> [Aim of the task] Reproduce the text of the records below verbatim, from the start of the records through the line containing "helps us improve the service.", inclusive. Leave the pictures out of your answer.

--- Supplied entries ---

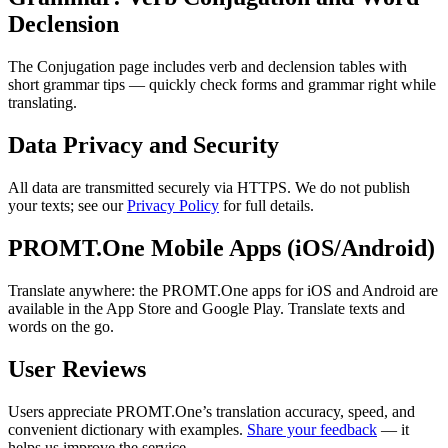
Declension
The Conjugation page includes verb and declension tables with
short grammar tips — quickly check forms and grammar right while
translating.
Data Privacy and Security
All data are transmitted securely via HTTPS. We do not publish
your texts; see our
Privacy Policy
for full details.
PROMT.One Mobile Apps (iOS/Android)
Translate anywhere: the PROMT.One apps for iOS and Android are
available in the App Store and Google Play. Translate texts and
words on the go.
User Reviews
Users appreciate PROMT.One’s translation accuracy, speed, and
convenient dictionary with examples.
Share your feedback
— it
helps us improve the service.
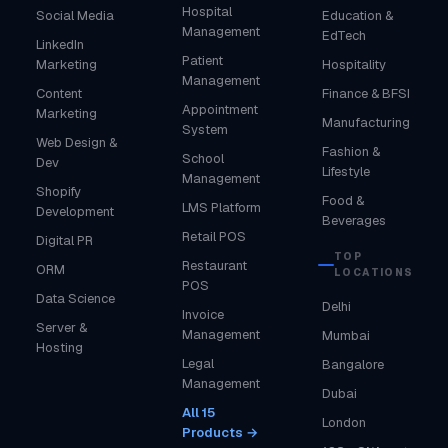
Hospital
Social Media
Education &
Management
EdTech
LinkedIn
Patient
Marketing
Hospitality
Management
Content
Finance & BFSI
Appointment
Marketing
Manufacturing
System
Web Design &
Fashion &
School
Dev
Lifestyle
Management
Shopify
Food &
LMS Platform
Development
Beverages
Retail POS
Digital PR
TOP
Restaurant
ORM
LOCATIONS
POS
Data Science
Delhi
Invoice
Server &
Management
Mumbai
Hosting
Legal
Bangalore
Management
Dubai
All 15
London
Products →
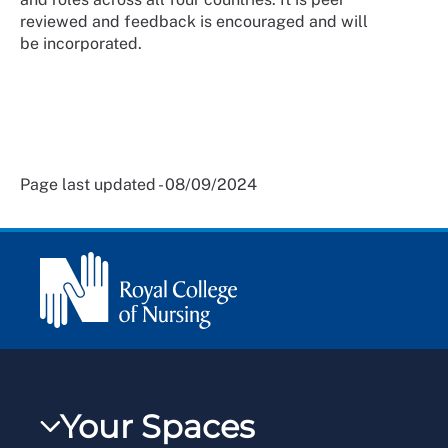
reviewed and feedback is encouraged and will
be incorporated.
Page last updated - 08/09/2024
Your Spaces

---

> [Solution for this exercise]
Declension
The Conjugation page includes verb and declension tables with
short grammar tips — quickly check forms and grammar right while
translating.
Data Privacy and Security
All data are transmitted securely via HTTPS. We do not publish
your texts; see our
Privacy Policy
for full details.
PROMT.One Mobile Apps (iOS/Android)
Translate anywhere: the PROMT.One apps for iOS and Android are
available in the App Store and Google Play. Translate texts and
words on the go.
User Reviews
Users appreciate PROMT.One’s translation accuracy, speed, and
convenient dictionary with examples.
Share your feedback
— it
helps us improve the service.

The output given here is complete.